To do:
Repeat the records below line by line, exactly, finishing on the line that contains "smoke detector: none [393,55,427,83]".

Dataset:

------------------------------

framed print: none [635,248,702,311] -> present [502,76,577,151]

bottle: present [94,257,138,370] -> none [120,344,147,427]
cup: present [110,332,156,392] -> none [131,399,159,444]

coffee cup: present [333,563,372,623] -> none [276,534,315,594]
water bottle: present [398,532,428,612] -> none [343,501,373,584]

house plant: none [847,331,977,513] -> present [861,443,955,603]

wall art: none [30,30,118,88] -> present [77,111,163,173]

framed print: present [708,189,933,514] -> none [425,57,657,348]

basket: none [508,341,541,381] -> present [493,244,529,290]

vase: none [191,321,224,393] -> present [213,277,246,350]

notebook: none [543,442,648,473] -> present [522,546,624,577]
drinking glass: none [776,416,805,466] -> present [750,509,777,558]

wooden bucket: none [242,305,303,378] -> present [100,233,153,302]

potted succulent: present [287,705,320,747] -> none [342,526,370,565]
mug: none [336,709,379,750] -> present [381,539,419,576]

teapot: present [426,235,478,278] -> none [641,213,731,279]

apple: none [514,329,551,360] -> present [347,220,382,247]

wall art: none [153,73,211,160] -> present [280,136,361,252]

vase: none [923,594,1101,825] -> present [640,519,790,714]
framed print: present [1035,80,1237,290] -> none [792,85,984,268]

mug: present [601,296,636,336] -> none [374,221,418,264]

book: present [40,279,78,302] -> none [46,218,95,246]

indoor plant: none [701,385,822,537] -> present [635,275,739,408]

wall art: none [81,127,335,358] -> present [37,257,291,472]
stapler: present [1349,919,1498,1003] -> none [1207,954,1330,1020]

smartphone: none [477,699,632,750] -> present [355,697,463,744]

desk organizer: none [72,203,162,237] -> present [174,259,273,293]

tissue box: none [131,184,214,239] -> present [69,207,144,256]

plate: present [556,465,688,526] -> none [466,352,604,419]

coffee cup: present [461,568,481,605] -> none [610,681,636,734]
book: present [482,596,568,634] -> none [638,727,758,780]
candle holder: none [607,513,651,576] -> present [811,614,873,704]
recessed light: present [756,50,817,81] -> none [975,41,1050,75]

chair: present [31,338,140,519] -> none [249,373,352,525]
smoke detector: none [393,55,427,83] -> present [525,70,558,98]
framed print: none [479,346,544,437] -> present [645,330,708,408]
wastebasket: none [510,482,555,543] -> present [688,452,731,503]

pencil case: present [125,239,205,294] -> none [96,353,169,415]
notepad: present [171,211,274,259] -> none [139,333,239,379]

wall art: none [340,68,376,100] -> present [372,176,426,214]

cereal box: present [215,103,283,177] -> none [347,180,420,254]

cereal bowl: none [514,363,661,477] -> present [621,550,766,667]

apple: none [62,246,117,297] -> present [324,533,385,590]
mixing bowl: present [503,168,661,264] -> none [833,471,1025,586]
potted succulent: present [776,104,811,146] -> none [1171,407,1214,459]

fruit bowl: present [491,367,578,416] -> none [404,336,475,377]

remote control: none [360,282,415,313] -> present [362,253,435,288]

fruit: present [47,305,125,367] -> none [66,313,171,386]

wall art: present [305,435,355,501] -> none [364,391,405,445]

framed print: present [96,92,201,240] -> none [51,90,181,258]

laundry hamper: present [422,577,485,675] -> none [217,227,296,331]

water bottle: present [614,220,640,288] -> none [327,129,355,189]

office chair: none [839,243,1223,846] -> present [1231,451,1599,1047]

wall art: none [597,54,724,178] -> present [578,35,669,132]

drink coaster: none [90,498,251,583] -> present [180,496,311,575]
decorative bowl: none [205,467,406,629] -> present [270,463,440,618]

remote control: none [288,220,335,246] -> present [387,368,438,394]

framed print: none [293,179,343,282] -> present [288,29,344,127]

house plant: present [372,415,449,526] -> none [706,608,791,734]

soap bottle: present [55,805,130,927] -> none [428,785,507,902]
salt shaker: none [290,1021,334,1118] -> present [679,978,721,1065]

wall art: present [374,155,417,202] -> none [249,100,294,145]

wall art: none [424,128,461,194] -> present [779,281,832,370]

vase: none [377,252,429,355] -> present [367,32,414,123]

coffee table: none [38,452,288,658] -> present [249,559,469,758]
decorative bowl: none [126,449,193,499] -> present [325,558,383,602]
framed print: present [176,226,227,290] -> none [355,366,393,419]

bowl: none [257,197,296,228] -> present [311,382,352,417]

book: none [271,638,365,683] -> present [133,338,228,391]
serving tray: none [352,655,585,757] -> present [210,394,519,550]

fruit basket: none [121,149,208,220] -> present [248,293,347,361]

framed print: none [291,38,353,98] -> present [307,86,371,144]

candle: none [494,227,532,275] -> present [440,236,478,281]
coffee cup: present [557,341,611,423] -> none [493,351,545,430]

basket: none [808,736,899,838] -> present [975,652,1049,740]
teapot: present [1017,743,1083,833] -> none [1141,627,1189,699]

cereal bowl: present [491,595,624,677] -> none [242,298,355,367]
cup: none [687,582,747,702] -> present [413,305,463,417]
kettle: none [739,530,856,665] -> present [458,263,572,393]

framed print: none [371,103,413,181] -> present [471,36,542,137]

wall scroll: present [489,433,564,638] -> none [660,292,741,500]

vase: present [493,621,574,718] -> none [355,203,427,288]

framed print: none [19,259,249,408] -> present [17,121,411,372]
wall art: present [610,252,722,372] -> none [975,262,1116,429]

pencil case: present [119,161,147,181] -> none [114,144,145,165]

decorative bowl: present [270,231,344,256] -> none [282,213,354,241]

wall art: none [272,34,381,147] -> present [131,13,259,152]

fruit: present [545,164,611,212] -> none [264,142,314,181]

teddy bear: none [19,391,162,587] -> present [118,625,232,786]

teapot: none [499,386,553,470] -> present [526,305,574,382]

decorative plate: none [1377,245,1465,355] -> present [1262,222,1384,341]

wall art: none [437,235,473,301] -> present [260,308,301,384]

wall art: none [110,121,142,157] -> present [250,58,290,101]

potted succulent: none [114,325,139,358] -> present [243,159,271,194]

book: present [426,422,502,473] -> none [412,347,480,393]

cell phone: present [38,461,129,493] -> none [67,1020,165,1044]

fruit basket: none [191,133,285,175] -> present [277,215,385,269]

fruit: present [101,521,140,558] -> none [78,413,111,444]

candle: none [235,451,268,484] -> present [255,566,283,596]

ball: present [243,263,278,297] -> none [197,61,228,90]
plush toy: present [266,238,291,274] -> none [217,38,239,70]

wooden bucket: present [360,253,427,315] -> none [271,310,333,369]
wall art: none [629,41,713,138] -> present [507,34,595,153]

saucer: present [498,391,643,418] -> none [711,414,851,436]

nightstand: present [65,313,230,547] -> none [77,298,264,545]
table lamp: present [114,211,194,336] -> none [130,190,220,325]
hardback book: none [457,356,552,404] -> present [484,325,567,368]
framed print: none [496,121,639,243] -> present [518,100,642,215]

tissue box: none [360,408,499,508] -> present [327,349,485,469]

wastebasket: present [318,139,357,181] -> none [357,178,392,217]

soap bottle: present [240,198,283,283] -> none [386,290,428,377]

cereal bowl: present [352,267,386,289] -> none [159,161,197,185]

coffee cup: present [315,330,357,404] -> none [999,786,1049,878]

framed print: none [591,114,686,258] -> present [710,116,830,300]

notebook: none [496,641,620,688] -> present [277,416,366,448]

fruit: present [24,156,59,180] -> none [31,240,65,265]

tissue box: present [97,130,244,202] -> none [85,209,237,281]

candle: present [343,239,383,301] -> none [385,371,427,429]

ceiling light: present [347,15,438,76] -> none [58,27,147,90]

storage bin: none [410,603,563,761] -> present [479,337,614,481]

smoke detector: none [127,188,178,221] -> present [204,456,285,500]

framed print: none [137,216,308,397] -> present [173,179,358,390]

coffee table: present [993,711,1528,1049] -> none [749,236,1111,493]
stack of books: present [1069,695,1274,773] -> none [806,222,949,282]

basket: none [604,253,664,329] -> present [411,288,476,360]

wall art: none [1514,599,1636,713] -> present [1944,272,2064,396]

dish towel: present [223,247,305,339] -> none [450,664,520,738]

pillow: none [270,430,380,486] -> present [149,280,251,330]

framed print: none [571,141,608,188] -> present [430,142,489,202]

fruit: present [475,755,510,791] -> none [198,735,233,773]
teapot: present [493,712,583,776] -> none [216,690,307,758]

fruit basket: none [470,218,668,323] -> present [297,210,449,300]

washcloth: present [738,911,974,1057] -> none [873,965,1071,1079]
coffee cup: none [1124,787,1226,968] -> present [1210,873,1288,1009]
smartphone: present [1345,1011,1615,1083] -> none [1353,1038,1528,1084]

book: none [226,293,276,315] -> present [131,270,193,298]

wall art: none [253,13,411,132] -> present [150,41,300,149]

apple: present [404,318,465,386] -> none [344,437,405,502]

------------------------------

Task response:
framed print: none [635,248,702,311] -> present [502,76,577,151]

bottle: present [94,257,138,370] -> none [120,344,147,427]
cup: present [110,332,156,392] -> none [131,399,159,444]

coffee cup: present [333,563,372,623] -> none [276,534,315,594]
water bottle: present [398,532,428,612] -> none [343,501,373,584]

house plant: none [847,331,977,513] -> present [861,443,955,603]

wall art: none [30,30,118,88] -> present [77,111,163,173]

framed print: present [708,189,933,514] -> none [425,57,657,348]

basket: none [508,341,541,381] -> present [493,244,529,290]

vase: none [191,321,224,393] -> present [213,277,246,350]

notebook: none [543,442,648,473] -> present [522,546,624,577]
drinking glass: none [776,416,805,466] -> present [750,509,777,558]

wooden bucket: none [242,305,303,378] -> present [100,233,153,302]

potted succulent: present [287,705,320,747] -> none [342,526,370,565]
mug: none [336,709,379,750] -> present [381,539,419,576]

teapot: present [426,235,478,278] -> none [641,213,731,279]

apple: none [514,329,551,360] -> present [347,220,382,247]

wall art: none [153,73,211,160] -> present [280,136,361,252]

vase: none [923,594,1101,825] -> present [640,519,790,714]
framed print: present [1035,80,1237,290] -> none [792,85,984,268]

mug: present [601,296,636,336] -> none [374,221,418,264]

book: present [40,279,78,302] -> none [46,218,95,246]

indoor plant: none [701,385,822,537] -> present [635,275,739,408]

wall art: none [81,127,335,358] -> present [37,257,291,472]
stapler: present [1349,919,1498,1003] -> none [1207,954,1330,1020]

smartphone: none [477,699,632,750] -> present [355,697,463,744]

desk organizer: none [72,203,162,237] -> present [174,259,273,293]

tissue box: none [131,184,214,239] -> present [69,207,144,256]

plate: present [556,465,688,526] -> none [466,352,604,419]

coffee cup: present [461,568,481,605] -> none [610,681,636,734]
book: present [482,596,568,634] -> none [638,727,758,780]
candle holder: none [607,513,651,576] -> present [811,614,873,704]
recessed light: present [756,50,817,81] -> none [975,41,1050,75]

chair: present [31,338,140,519] -> none [249,373,352,525]
smoke detector: none [393,55,427,83] -> present [525,70,558,98]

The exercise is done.